• [PROBLEM] In the post about a self-improving agent platform, what score did Google's system of 7 specialized agents reach on the DABStep benchmark?

• [TEXT PASSAGE]

What Happens When You Let an AI Rewrite Its Own Instructions?

Architecture for a self-improving agent platform -from research to blueprint

You know the feeling. You spend two hours crafting the perfect prompt. You nail the tone, the structure, the edge cases. It works beautifully -for about a week. Then the tasks shift slightly, and your carefully engineered prompt starts producing garbage. So you're back in the editor, tweaking, testing, tweaking again. Welcome to the prompt treadmill.

I got tired of running on it. So I started building something different: a platform where the AI agent fixes its own instructions after every failure. I don't have production results yet -the platform is still under construction. What I do have is a clear architecture, grounded in research where these techniques individually show 20-50% improvements. This post is the blueprint.

Before you dismiss this as sci-fi, consider this: on the DABStep benchmark -a financial analysis task where agents answer questions about real company earnings -Google built a system with 7 specialized agents that scored 45%. A basic, one-shot prompt on the same model? 13%. The difference wasn't a smarter model -it was better instructions and scaffolding. That 32-point gap is sitting there, and most of us are closing it manually, one prompt tweak at a time.

What if the agent could close that gap itself?

Five Ideas That Changed How I Think About This

I spent weeks reading research papers and studying what actually works. Here are the five ideas that matter most -no jargon, just the concepts.

Idea 1: Prompts are just settings you can tune

Think of a prompt like the knobs on an amplifier. Right now, most of us set the knobs once and hope for the best. But researchers figured out something wild: when you let an AI system try thousands of prompt variations and keep the ones that score highest, it beats human-written prompts by up to 50%.

We're not bad at writing prompts because we're lazy. We're bad at it because we can't try ten thousand variations in an afternoon. A system can.

Idea 2: "Wrong" isn't useful feedback -"wrong because X" is

When your agent fails, saying "that's wrong" is almost useless. But saying "you failed because you called the API before logging in -add a step to always check login status first" -that's actionable. That specific feedback can be turned directly into a prompt rewrite.

It's the difference between a teacher writing "F" on your paper versus writing "your argument breaks down in paragraph 3 because you assumed X without evidence." One of those actually helps you get better.

Idea 3: Agents that build their own tools

Here's where it gets interesting. The agent doesn't just use the tools you give it. When it hits a wall -say, it needs to parse a specific PDF format and no tool exists for that -it writes one. It tests the tool, validates it, and registers it in a catalog so it can use it again next time.

It's like a carpenter who, instead of just using the tools in the shop, can forge new ones when the job demands it.

Idea 4: Grade yourself, but use multiple judges

If you let a student grade their own exam, they'll find creative ways to give themselves an A. Same with AI agents. One evaluation metric will get gamed.

• [INFORMATION PROVIDED]
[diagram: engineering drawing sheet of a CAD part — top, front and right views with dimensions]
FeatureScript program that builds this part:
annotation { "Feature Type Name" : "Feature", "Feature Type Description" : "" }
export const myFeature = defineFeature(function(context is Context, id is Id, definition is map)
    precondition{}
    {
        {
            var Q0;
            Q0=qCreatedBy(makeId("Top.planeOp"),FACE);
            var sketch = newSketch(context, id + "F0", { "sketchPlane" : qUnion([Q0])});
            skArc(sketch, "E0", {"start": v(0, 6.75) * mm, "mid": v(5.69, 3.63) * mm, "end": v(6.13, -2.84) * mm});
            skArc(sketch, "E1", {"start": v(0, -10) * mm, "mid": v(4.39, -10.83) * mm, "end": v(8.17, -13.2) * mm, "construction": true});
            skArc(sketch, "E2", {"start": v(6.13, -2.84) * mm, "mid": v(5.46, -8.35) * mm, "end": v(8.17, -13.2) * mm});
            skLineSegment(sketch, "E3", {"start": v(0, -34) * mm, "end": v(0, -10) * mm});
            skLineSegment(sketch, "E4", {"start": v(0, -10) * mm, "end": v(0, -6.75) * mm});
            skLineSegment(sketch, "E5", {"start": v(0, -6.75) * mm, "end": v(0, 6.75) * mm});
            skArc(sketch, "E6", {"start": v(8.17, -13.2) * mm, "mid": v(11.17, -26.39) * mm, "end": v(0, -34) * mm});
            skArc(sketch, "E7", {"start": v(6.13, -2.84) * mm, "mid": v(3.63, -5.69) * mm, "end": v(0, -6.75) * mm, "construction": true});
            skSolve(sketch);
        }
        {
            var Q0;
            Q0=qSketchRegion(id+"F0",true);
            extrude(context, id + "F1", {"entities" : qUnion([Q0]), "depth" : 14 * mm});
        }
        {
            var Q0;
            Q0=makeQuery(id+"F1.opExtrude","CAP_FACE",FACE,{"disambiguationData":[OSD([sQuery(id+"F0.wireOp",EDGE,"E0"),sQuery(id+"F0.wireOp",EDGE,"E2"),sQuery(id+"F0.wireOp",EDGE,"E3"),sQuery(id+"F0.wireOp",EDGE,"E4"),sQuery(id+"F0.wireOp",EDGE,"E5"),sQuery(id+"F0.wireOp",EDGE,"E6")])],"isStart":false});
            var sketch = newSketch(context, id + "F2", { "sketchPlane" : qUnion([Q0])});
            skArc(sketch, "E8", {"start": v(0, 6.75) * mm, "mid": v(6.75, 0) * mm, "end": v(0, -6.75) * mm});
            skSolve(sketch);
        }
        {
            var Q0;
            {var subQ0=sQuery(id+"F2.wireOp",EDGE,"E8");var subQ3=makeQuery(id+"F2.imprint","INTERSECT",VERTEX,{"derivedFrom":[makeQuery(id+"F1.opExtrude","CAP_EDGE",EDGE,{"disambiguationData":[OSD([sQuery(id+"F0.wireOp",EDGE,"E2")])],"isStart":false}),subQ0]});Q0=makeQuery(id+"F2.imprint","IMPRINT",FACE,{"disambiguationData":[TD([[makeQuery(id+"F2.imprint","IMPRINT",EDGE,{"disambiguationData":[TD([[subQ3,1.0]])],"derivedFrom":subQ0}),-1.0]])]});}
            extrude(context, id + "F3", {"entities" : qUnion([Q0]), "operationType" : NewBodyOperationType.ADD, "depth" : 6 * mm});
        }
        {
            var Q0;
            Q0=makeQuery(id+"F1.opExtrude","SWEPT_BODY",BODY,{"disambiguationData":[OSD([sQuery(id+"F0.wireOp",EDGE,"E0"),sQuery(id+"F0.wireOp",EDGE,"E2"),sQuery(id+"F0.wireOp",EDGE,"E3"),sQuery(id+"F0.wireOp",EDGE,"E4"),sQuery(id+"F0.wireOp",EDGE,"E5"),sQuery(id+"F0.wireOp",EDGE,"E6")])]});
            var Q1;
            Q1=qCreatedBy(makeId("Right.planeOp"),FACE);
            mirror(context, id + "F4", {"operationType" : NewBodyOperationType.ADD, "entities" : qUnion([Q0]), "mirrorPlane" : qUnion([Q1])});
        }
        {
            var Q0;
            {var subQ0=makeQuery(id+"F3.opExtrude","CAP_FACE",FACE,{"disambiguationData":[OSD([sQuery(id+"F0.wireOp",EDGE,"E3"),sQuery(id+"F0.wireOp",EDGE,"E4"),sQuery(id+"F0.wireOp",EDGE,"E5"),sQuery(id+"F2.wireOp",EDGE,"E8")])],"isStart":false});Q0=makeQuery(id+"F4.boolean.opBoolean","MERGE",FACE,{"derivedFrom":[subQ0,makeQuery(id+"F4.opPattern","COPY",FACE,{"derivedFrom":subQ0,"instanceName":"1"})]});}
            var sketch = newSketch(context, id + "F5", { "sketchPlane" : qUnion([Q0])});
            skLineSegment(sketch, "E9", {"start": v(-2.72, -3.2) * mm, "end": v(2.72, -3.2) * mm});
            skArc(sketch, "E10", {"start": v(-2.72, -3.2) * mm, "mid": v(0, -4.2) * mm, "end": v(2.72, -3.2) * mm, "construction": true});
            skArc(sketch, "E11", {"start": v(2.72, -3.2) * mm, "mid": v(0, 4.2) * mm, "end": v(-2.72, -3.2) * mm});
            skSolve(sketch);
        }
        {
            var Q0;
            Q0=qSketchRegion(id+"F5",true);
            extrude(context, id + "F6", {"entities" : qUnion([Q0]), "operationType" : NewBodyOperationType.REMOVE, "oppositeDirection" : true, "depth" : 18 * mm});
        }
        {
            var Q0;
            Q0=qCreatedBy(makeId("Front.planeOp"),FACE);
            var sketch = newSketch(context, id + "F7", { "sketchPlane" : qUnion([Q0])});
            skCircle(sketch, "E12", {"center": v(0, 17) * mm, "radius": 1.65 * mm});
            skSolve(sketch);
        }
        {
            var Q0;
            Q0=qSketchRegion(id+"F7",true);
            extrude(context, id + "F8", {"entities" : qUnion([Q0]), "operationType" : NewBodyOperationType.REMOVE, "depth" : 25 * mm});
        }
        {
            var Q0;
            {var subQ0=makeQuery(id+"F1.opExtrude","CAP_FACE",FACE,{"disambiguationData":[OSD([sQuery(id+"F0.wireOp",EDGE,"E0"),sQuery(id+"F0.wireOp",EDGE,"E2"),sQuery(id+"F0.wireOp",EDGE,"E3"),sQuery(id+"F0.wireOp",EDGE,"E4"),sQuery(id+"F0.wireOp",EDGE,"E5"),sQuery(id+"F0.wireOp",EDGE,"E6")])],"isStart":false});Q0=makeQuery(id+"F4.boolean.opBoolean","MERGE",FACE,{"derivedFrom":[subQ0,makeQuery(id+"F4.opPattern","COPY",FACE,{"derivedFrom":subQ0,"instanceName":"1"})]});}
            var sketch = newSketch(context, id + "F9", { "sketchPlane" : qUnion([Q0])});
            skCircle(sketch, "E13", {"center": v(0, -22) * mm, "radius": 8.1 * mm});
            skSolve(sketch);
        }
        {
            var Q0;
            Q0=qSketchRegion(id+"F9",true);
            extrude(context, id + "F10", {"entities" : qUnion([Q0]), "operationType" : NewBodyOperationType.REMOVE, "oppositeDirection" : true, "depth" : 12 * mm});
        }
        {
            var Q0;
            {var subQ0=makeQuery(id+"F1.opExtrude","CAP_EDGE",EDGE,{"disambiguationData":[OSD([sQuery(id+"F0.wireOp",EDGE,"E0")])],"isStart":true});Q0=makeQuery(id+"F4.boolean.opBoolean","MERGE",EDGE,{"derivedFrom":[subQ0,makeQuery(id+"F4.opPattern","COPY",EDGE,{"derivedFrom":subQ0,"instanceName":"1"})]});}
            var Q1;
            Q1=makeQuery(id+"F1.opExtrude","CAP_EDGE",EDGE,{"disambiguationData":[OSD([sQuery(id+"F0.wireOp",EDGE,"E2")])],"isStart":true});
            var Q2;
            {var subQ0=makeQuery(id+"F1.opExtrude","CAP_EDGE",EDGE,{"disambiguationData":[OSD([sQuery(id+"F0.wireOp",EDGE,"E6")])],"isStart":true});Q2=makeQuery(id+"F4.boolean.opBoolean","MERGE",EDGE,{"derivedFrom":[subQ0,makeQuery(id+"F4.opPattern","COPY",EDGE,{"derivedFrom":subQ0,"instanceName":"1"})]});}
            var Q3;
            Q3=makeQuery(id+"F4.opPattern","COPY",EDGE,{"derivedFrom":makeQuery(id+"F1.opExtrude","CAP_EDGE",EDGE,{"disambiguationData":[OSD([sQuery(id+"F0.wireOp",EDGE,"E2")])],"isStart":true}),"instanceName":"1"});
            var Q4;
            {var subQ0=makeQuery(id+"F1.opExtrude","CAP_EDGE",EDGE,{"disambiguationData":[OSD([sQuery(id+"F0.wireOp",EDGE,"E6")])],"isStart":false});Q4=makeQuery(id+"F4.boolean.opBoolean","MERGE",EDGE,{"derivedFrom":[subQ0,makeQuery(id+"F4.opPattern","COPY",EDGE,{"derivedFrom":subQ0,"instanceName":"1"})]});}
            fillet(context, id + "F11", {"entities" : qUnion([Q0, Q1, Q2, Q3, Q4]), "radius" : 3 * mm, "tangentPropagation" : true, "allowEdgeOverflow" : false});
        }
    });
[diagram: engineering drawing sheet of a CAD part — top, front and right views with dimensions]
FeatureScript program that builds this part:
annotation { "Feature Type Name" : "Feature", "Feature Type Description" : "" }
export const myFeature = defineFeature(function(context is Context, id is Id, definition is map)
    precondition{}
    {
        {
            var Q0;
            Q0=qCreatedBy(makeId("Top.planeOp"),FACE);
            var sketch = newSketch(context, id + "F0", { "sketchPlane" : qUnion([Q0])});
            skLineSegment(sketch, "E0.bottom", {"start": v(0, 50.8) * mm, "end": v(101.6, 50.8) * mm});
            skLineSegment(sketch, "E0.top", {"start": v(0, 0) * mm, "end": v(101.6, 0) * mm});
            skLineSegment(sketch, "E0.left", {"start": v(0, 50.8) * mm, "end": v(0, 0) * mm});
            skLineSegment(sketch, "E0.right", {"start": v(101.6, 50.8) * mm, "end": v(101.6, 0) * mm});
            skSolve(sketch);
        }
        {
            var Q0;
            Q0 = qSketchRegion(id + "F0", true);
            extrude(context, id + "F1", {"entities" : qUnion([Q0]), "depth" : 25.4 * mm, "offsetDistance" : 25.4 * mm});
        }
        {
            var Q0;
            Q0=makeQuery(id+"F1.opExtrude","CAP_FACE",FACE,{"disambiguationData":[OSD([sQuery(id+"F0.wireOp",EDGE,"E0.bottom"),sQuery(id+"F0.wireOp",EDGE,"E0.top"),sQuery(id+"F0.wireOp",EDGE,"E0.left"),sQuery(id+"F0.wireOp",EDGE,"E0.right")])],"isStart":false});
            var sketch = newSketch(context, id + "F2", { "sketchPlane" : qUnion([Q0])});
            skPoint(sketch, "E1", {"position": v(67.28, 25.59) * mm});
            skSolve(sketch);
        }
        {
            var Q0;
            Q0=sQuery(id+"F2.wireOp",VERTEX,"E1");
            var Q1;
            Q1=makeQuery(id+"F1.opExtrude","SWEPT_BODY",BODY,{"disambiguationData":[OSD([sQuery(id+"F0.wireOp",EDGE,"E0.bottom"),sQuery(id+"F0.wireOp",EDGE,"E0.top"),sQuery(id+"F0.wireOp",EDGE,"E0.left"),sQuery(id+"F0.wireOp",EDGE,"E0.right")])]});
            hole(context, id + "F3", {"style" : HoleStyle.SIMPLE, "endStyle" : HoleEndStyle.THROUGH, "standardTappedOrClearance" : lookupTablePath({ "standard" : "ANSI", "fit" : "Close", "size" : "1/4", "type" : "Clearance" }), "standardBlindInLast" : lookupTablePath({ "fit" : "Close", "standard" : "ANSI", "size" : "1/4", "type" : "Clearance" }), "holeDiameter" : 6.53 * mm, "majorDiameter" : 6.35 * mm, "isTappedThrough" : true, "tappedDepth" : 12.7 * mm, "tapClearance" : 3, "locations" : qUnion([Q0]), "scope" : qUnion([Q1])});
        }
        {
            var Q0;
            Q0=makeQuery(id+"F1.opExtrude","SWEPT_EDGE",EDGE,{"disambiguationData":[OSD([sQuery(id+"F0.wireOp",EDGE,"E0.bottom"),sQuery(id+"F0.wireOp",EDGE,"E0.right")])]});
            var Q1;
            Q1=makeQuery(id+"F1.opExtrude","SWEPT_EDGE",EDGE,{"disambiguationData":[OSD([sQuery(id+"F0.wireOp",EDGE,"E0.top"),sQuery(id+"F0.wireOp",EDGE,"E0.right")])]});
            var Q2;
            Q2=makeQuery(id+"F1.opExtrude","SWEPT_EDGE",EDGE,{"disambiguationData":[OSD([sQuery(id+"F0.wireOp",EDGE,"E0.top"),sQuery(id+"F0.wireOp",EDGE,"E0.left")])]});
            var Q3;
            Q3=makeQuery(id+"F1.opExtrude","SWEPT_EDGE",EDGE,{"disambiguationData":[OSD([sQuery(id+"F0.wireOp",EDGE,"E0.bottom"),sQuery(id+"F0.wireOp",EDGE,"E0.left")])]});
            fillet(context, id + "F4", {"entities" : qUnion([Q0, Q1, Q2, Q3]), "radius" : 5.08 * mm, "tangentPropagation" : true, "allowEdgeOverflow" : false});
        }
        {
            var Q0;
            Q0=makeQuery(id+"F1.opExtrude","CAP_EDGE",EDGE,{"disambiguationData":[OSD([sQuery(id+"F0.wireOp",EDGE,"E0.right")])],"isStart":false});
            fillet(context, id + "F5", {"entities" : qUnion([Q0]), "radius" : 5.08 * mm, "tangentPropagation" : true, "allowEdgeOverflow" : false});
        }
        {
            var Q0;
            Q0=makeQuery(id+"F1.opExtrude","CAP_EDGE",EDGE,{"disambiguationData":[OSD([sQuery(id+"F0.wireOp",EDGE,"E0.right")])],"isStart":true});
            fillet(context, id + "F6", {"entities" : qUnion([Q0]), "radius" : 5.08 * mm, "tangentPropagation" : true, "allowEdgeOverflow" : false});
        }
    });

• [TASK RESULT] 45%